God understands what is beyond my ability to handle right now. His holding me back from what I believe to be my full potential is because He knows best. He knows my true potential.
But, wait. Is this a Biblical principle? I’m glad you asked. Here are some examples of people in the Bible whom, I suspect, felt God was holding them back from their full potential, or at least from the life they felt called to or desired. Let me know in the comments if you agree.
David was a shepherd boy – a nobody. One day a prophet anointed David telling him that he would be the next king. At some point after that, David became a servant of the current king, Saul. Then things turned nasty. King Saul tried to kill David. For years David was running for his life. During that time, do you think David ever felt held back from his full potential – the thing God had called him to? Yet it was more than 10 years between the time God called him and when he finally became king. (1 Samuel 16 – 2 Samuel 5)

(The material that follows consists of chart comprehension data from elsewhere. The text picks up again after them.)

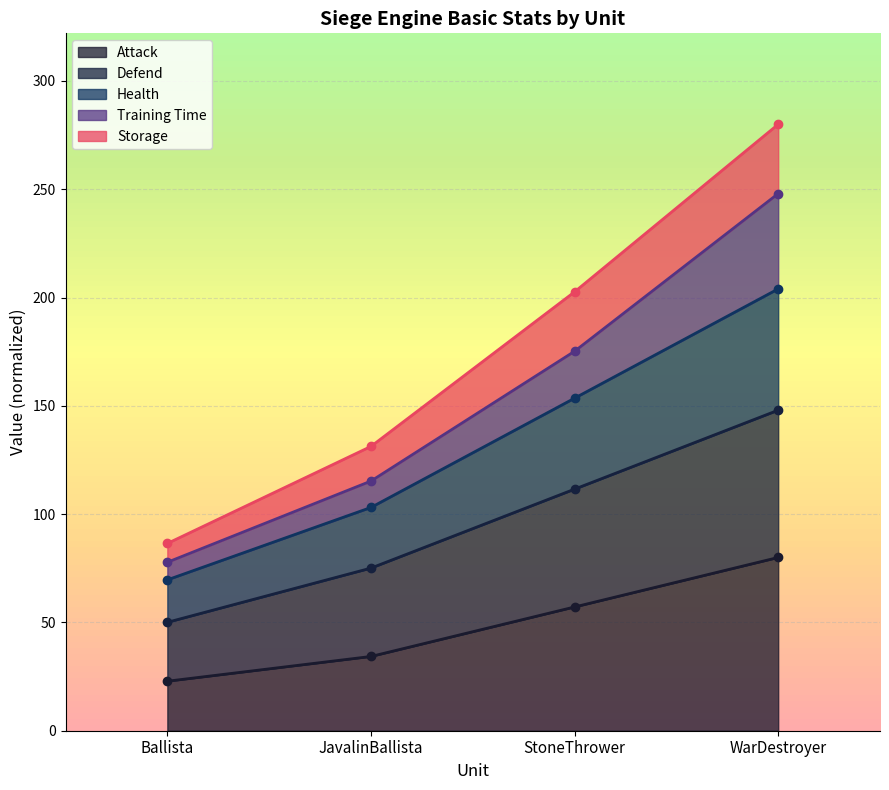

True or false: Defend and Storage intersect in this chart.

False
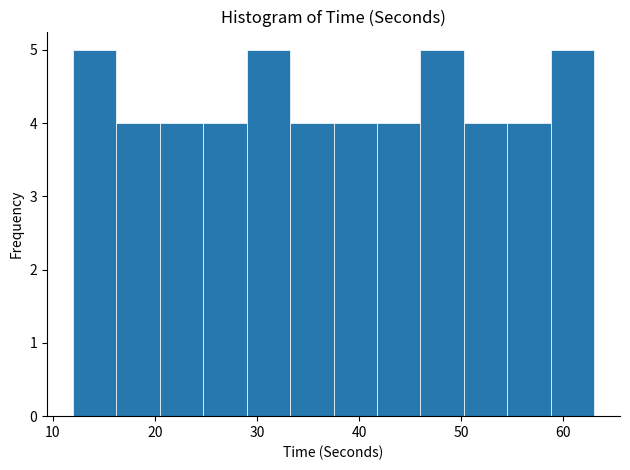

What is the height of the bar covering 38 to 42 on the x-axis? Neither the bar edges nor the heights are printed on the chart, so give them approximately, as read against the axes.

4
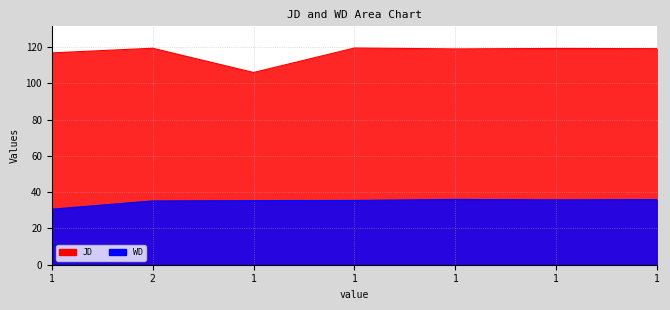

Reading left to right, what are all the values shown in this chart?

JD: 1=116.8	2=119.3	1=106.0	1=119.5	1=119.0	1=119.2	1=119.1
WD: 1=30.6	2=35.2	1=35.3	1=35.4	1=36.0	1=35.8	1=35.9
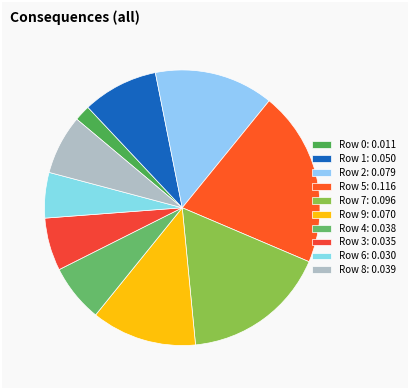

To the nearest percent, what is the combined percentage of Row 5 and Row 3?

27%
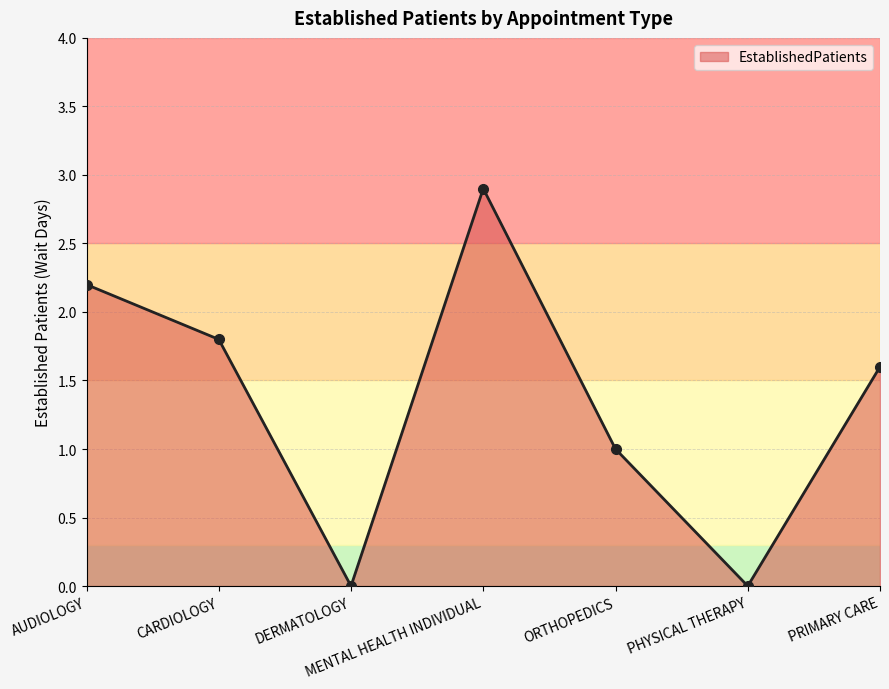

What is the maximum value shown in the chart?

2.9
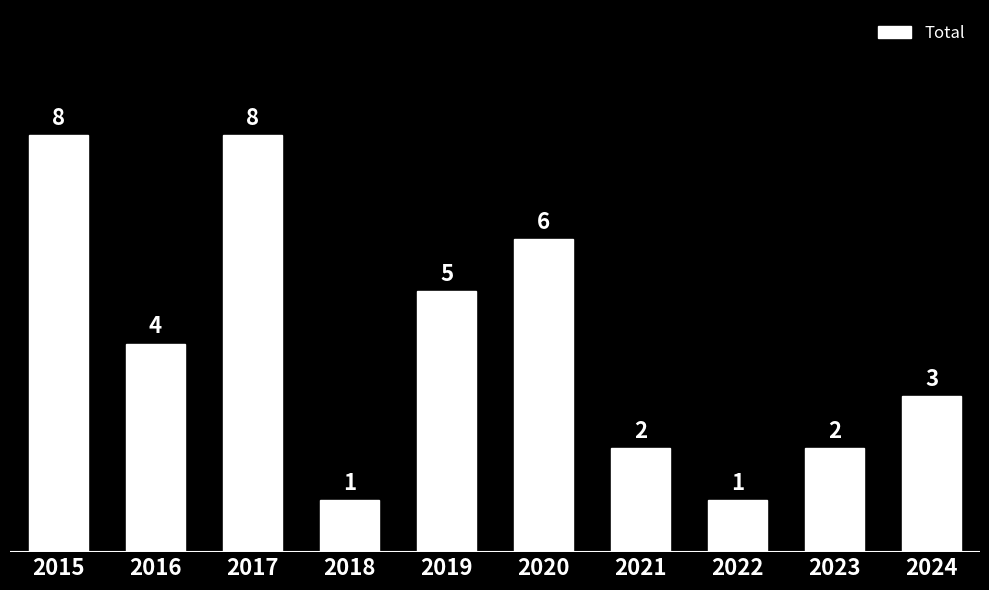

At which label is the value closest to 4?

2016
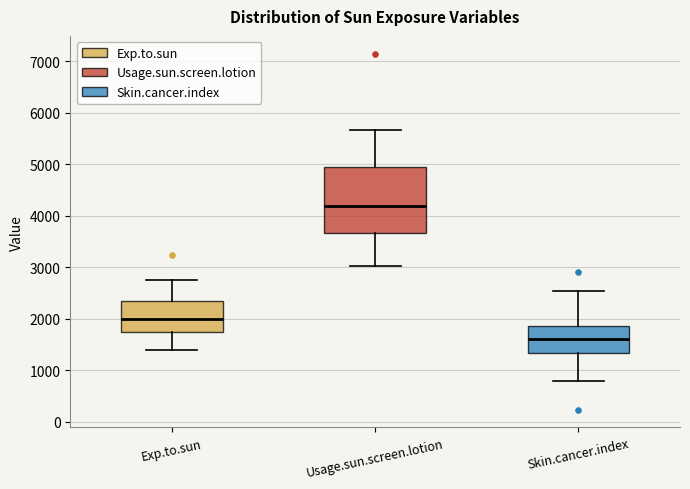

Which box's median line is the highest?

Usage.sun.screen.lotion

The demon-possessed man Jesus healed in Luke 8 also comes to mind. He wanted to follow Jesus.
“The man from whom the demons had gone out begged to go with Him, but Jesus sent him away, saying, ‘Return home and tell how much God has done for you.’ So the man went away and told all over town how much Jesus had done for him.” (Luke 8:38-39 NIV)
Finally, I think of the Apostle Paul. Something was holding him back from what he felt was his full potential. Bible commentators vary in their speculation of what that something was. Whatever it was, it felt like a weakness – a hindrance. Paul wrote about it in 2 Corinthians 12:7b-9:
“I was given a thorn in my flesh… Three times I pleaded with the Lord to take it away from me. But He said to me, ‘My grace is sufficient for you, for My power is made perfect in weakness.’ Therefore I will boast all the more gladly about my weaknesses, so that Christ’s power may rest on me.” (NIV)
Today, in the midst of a culture urging me to push harder and reach bigger, may I rest in the fact that God knows what He is doing. His timing is perfect. May I thrive in this season right now.
As the well-known proverb puts it:
“Trust in the Lord with all your heart,
and do not rely on your own understanding;
in all your ways know Him,
and He will make your paths straight.”